___ 正文

决策 1:RegFile 用 TG-based Latch

选了 TG latch

  • vs 6T SRAM:6T 需要专门 sense amp,layout 复杂;TG latch 更适合 small-port 多访问
  • vs Flip-Flop:FF 面积大;latch 面积小 + 时钟门控更易做
  • 代价:hold time 设计需小心,不能跨 transparent 阶段污染

决策 2:M1-M3 Routing 分层

选了三层规划

  • M1:cell 内 + power rail
  • M2:水平(横向 routing)
  • M3:垂直 + global power
  • 理由:跟 standard cell library convention 一致,toolflow 友好
  • 代价:多层 via 多,routing density 紧

决策 3:Tri-state → One-hot MUX

选了 One-hot MUX

  • 理由:综合可控、无 contention、STA 清晰
  • 代价:多输入 MUX latency 大,需要 balanced tree
  • 行业实践:ASIC 设计基本不用 tri-state

决策 4:X-Propagation Strategy

选了 -xprop + SVA assertion

  • VCS -xprop:RTL 仿真接近 gate-level 行为
  • SVA assertion:持续监控关键信号不应为 X
  • 代价:仿真慢(每个 X 都被 propagate)

______

任务要求:
[A] 把芯片设计决策笔记中以“决策 2:M1-M3 Routing 分层”开头的那一段压缩成一句话,保留其主要事实。
[B] 按原有格式续写这份芯片设计决策笔记,接在最后一行之后往下写。
后面附上的材料与作答无关,可以不看。

___ 所附材料

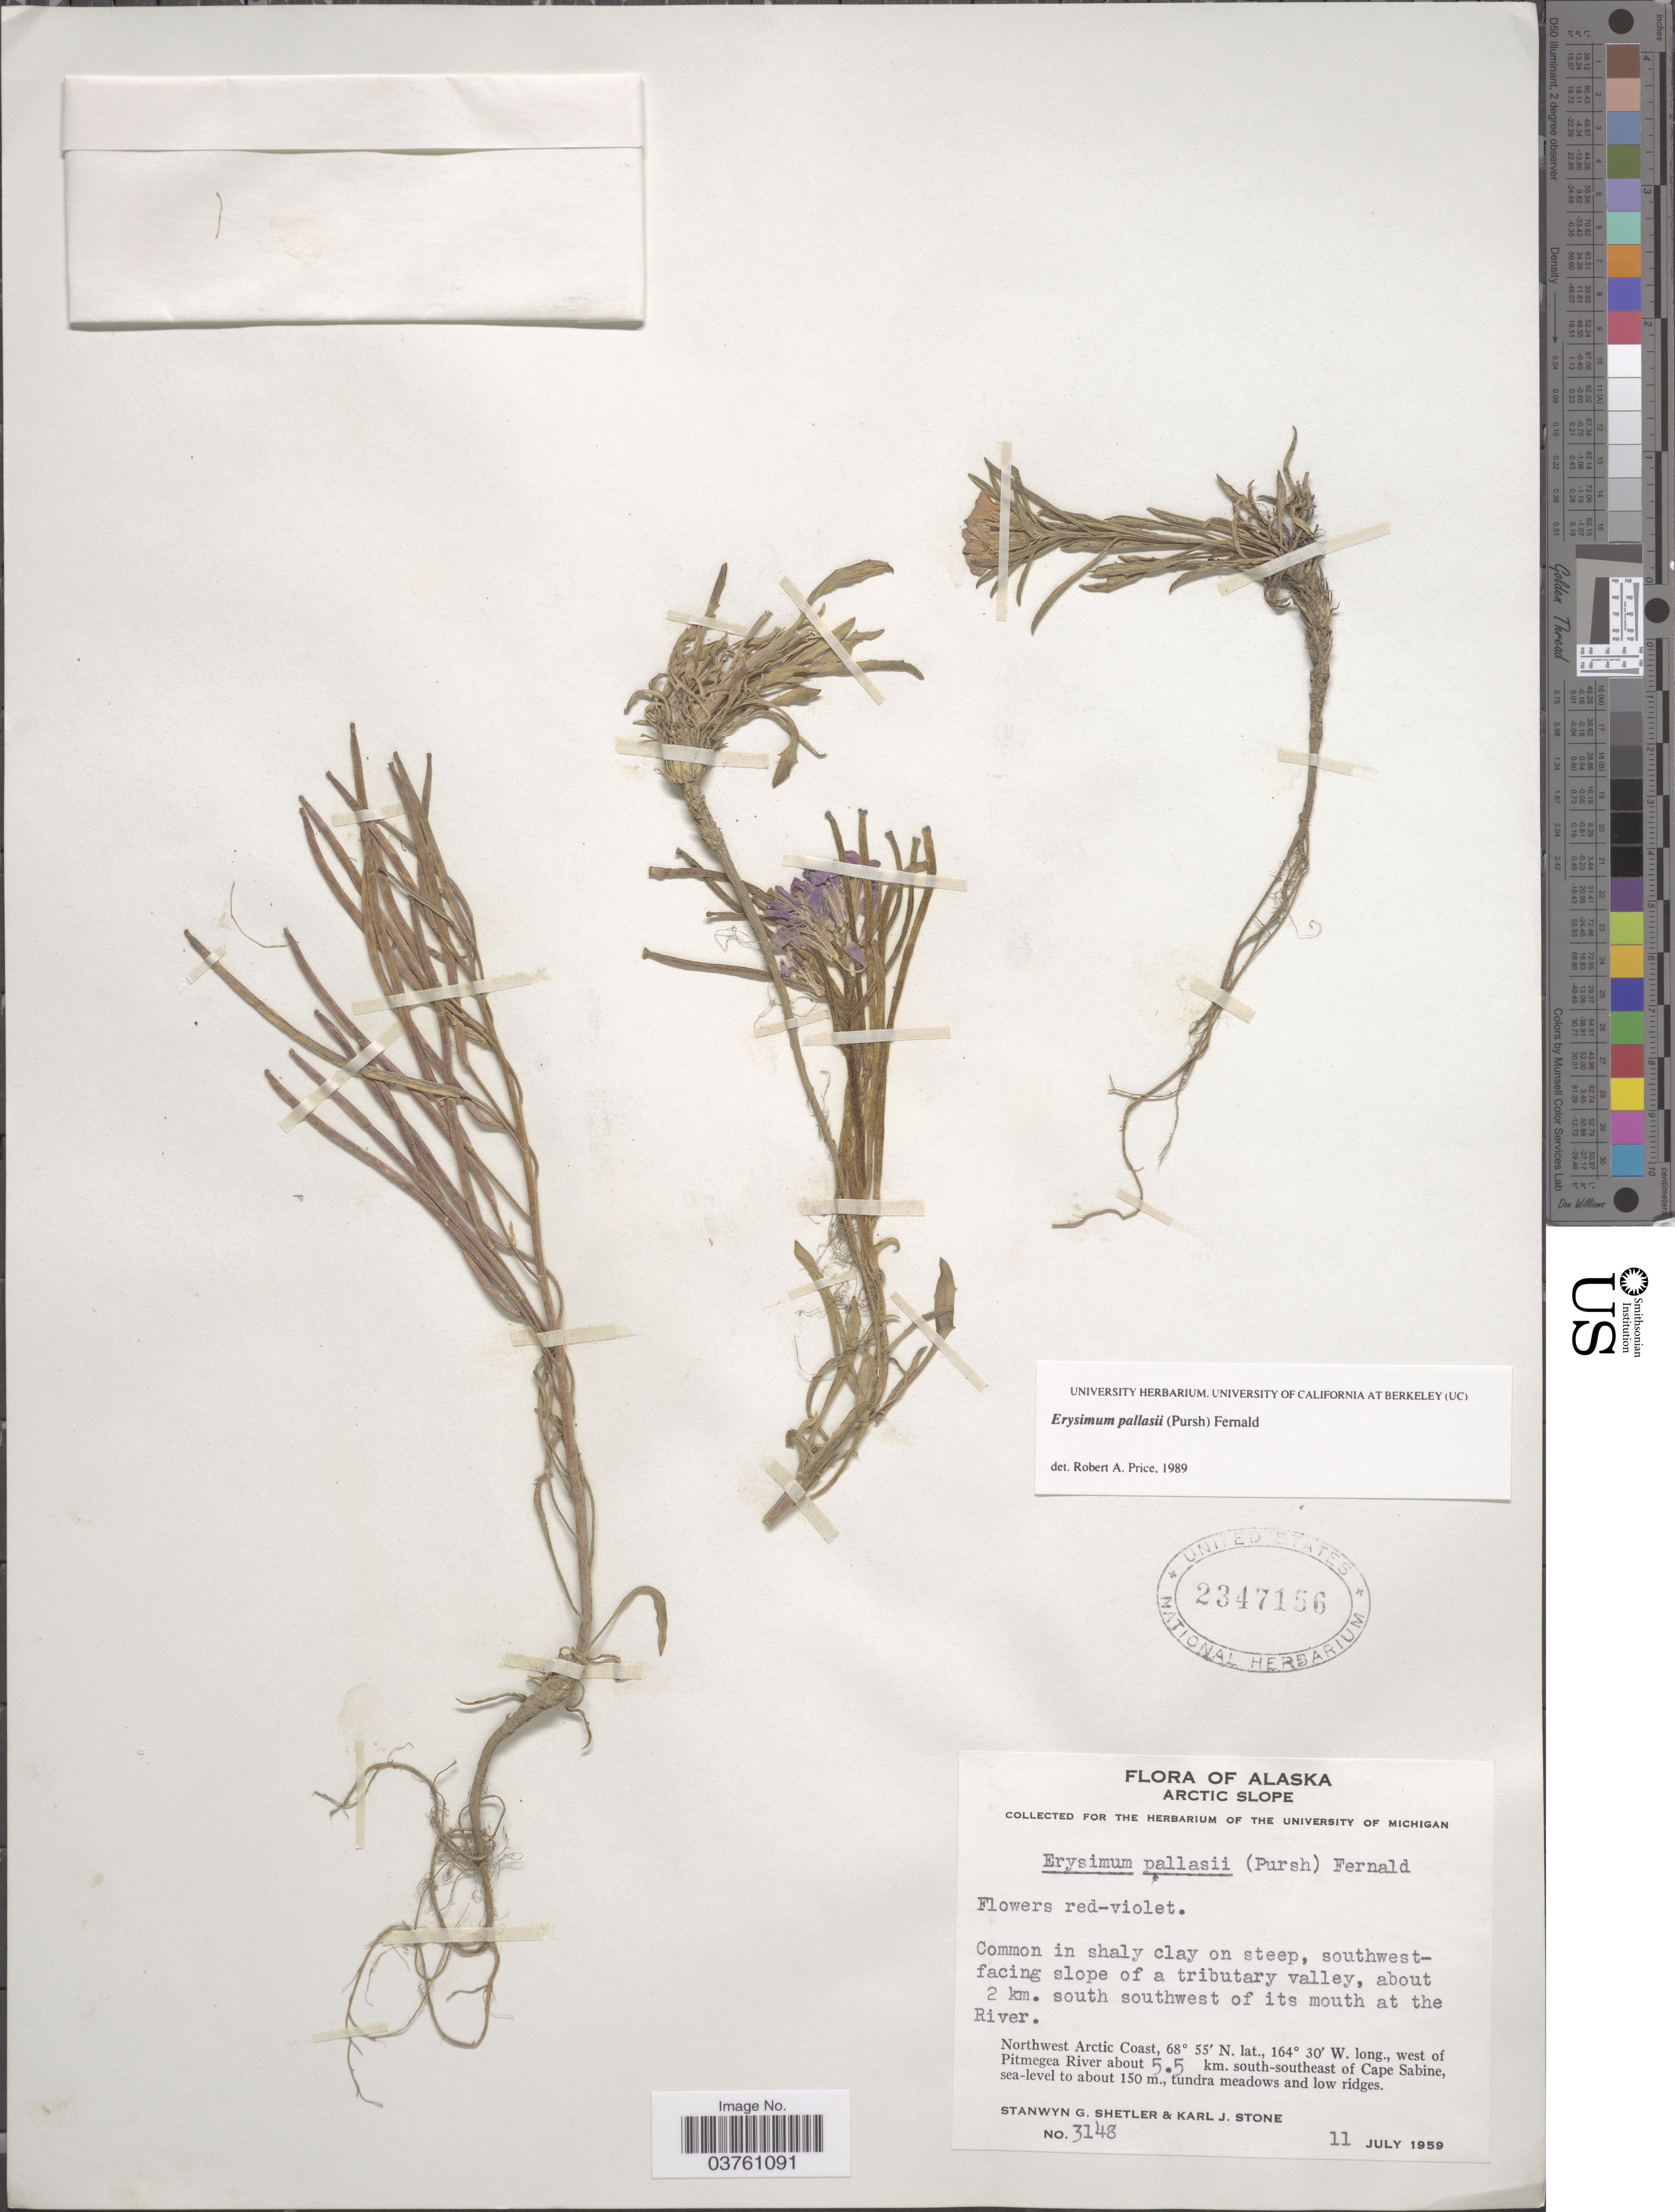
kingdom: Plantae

______

参考答案:
[A] 决策 2 采用 M1–M3 三层布线规划:M1 用于 cell 内部连线和 power rail,M2 走水平 routing,M3 走垂直 routing 和 global power;这样与 standard cell library 惯例一致、对 toolflow 友好,代价是多层 via 较多、routing density 紧张。

[B]
  • 替代:
    • Naive RTL sim:漏报 X-related bug
    • 全 X-pessimistic:可能误报

决策 5:5-stage Pipeline 不上 OoO

选了 5-stage in-order

  • 理由:聚焦 RTL2GDSII flow,而不是体系结构复杂度
  • 代价:IPC 低于 OoO
  • 价值:更易 close timing,layout 更紧凑
  • 互补:OoO 设计放在 02 项目里展示

决策 6:目标频率 500MHz

选了 500MHz

  • 理由:45nm + 简单 5-stage,500MHz 是合理目标
  • 替代:
    • 更高频(800MHz+):需要更深 pipeline,改架构
    • 更低频(250MHz):资源浪费,无挑战性
  • 结果:WNS +5ps,5% 余量,close 但不浪费

决策 7:Multi-corner STA 选哪些 corner

选了 SS / FF / TT

  • 理由:工业最低三 corner 标准
  • 不足:实际 sign-off 需要更多(SS hot/cold、FF hot/cold、不同 V)
  • 下次改进:加 OCV(On-Chip Variation)或 AOCV

决策 8:Tcl 参数化 vs 固定值

选了参数化(set CLK_PERIOD 2.0)

  • 理由:改频率只改顶部参数,不用改全文
  • 代价:可读性略低
  • 价值:重用度高,跑 corner sweep 快

决策 9:SDC 约束的严格度

选了”严但不死”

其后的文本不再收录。